FBPase is expressed in all parasite cycle stages yet at variable levels.
(A) Wild-type AnTat1.1E cultured bloodstream (cBSF) and procyclic (cPCF) forms, as well as parasites isolated from infected tsetse flies were fixed in methanol and stained with the anti-FBPase antibody (white) and DAPI (cyan). PC: procyclic trypomastigote, MS: mesocyclic trypomastigote, DE: dividing epimastigote, LE: long epimastigote, SE: short epimastigote, AE: attached epimastigote, and MT: metacyclic trypomastigote. (B-C) A region of interest was drawn on the phase picture of each individual cell and used for the quantification of the fluorescence provided by the anti-FBPase labelling. After background removal, the fluorescent signals were normalised (in %) to that obtained in PCF treated in the same experiment. The maximum fluorescence intensity (B) and total amount of fluorescence (C) corresponding to the FBPase expression levels were plotted according to the parasite stage. The total number of cells analysed from 3 independent experimental infections is indicated below the histogram bars for each stage. The different shades of grey represent groups of stages statistically identical between each other and different from those in the other groups according to a two-tailed ANOVA test with Tukey ad-hoc post-tests at 95% confidence for inter-group comparisons. * indicates the stage statistically different from all others with p<0.005.
Fig 10.
FBPase is essential for metacyclogenesis in culture.

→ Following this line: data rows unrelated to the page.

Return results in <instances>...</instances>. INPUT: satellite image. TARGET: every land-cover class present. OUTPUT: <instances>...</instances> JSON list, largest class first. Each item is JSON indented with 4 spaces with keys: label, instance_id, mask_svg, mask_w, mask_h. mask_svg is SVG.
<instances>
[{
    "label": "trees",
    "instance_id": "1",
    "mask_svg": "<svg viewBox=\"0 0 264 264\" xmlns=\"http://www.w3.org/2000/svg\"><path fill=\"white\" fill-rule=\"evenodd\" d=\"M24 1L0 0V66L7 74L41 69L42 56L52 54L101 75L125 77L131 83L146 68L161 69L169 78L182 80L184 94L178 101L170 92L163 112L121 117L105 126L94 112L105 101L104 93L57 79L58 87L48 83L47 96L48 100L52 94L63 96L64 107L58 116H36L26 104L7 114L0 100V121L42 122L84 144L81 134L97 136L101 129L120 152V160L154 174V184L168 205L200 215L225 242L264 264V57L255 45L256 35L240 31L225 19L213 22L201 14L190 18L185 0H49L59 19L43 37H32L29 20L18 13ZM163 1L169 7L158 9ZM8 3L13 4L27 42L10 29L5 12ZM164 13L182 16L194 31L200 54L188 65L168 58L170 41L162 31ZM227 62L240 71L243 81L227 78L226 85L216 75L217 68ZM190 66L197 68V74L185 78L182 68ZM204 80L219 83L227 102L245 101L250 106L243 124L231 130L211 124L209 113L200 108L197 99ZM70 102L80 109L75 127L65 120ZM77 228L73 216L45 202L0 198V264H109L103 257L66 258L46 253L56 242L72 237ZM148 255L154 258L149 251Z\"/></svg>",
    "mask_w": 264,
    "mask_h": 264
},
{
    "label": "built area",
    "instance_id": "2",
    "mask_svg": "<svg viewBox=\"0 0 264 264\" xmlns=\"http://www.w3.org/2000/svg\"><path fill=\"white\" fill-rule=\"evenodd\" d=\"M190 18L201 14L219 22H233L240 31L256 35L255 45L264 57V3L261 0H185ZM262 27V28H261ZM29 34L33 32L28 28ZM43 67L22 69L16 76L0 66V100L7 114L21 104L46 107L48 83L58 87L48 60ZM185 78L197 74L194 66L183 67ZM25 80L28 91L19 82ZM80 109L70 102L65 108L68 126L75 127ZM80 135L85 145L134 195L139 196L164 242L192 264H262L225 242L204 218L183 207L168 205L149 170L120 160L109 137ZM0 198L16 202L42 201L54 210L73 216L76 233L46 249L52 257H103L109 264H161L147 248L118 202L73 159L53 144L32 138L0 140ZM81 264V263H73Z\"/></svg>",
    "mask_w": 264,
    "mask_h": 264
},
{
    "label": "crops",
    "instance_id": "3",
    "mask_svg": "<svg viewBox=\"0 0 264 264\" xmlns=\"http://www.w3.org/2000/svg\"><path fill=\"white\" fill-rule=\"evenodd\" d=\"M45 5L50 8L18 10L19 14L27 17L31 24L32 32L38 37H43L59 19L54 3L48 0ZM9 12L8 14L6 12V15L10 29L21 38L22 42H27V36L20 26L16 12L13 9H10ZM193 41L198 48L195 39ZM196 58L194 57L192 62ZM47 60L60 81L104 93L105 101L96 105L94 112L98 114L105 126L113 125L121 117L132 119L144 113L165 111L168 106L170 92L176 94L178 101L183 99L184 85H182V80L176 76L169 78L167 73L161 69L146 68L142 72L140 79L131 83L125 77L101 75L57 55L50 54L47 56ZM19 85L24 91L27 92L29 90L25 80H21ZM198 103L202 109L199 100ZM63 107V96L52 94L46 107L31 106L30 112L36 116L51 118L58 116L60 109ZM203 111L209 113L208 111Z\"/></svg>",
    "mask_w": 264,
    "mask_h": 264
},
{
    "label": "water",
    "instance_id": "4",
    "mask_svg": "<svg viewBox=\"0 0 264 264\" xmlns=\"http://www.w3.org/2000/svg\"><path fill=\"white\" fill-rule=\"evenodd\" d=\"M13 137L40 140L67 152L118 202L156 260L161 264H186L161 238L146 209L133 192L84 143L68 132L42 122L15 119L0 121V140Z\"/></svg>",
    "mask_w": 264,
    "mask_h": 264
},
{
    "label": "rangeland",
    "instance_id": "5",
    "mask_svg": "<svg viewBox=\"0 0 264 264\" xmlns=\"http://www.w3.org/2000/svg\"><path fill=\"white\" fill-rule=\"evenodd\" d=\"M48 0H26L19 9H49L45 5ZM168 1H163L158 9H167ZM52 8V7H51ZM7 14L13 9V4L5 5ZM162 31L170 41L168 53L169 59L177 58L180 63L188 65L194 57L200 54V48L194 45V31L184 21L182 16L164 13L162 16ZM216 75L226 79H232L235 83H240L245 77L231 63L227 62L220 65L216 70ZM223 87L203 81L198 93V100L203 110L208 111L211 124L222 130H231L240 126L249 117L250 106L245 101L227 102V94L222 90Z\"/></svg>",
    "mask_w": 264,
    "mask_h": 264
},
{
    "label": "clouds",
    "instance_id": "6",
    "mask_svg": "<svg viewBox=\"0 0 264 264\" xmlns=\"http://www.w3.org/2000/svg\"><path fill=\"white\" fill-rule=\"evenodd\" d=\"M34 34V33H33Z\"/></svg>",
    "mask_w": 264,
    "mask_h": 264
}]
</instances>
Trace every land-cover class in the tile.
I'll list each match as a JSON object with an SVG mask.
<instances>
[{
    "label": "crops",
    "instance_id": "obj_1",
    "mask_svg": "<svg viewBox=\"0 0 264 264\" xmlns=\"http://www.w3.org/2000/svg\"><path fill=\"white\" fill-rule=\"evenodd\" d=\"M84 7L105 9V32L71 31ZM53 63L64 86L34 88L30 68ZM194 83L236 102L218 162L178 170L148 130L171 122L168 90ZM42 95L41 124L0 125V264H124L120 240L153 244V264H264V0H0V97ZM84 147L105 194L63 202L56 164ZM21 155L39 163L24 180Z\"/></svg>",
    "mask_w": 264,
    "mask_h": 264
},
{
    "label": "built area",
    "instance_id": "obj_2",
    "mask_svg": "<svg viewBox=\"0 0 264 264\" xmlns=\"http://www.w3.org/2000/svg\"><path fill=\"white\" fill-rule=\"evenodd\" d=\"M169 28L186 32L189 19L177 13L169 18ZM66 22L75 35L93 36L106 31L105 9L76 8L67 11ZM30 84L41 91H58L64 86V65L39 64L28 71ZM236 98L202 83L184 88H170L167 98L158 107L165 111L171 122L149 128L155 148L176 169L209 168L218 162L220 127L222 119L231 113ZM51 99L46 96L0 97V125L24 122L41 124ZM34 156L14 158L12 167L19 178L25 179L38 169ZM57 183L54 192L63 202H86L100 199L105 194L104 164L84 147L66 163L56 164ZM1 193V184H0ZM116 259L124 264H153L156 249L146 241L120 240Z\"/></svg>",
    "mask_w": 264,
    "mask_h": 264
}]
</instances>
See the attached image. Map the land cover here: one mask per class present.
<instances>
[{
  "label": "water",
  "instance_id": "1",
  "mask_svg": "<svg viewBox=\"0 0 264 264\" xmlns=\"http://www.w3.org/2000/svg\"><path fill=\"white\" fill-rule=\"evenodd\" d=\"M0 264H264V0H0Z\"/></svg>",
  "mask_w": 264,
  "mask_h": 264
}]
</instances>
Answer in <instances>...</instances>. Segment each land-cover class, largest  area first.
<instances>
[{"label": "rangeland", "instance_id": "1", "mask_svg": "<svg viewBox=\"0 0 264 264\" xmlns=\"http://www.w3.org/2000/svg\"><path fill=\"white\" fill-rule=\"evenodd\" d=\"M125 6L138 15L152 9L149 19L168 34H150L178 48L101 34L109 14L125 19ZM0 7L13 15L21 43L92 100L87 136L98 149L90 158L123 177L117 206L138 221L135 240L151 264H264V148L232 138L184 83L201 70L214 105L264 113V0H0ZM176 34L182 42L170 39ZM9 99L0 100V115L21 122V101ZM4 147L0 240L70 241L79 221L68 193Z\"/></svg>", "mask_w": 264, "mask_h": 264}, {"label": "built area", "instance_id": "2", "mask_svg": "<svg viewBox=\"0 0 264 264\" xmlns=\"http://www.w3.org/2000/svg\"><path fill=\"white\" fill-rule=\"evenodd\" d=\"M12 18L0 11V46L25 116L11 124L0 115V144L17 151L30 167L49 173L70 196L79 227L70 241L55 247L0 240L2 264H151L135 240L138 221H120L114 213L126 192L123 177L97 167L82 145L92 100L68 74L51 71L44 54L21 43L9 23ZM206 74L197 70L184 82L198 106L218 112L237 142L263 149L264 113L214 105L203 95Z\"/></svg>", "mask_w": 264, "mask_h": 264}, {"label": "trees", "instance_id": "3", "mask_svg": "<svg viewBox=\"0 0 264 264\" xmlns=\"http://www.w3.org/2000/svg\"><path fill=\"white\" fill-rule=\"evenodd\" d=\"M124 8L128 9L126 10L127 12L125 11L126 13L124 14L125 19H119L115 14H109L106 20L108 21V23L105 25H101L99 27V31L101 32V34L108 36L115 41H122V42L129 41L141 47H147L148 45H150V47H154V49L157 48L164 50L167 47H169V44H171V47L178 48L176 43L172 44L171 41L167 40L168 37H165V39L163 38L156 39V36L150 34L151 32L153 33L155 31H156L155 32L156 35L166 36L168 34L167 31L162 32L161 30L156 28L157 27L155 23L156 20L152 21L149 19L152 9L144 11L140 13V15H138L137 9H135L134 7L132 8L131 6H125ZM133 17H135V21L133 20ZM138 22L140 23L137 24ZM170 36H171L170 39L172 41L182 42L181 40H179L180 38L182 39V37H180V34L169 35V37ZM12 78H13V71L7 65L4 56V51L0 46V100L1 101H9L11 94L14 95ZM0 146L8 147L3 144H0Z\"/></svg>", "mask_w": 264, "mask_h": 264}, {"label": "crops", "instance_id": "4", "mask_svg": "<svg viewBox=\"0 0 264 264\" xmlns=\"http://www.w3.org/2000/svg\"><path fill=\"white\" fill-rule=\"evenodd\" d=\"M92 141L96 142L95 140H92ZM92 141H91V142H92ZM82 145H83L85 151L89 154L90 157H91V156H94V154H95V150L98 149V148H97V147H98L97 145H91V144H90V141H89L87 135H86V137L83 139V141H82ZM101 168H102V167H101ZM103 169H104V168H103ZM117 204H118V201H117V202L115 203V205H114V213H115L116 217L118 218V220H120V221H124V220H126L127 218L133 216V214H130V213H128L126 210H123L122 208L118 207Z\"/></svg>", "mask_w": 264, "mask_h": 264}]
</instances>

RBP6-induced differentiation kinetics is shown for the parental EATRO1125.T7T RBP6.i cell line (A) and the Δfbpase RBP6.i mutant (B). RBP6 over-expression was induced at time 0 by addition of 1 μM tetracycline. Developmental stages were morphologically scored by cell size, shape and the relative position of the kinetoplast to the nucleus within the cell (n >100 cells per time point, biological triplicate, SEM). Expression of the stage-specific proteins EP and calflagin was quantified at the single cell level by flow cytometry and gated into two populations with low or high fluorescence. The left panels show histograms of morphotypes with PCF in yellow, EMF in blue and MF forms in red. The middle and right panels present morphotype fractions from the histogram (solid lines, data points colour matched to histogram) together with the fractions of stage marker expression levels (cells with high fluorescence/total number of cells, dashed lines) for EP and calflagin, respectively. (C) Western blot showing the RBP6 over-expression levels upon tetracycline induction of the indicated cell lines. PFR was used as loading control and the Δfbpase knock out was verified by anti-FBPase. (D) Growth curves of the RBP6.i and Δfbpase RBP6.i populations upon induction of RBP6 over-expression. C and D are from a representative replicate of the three experiments shown in A and B.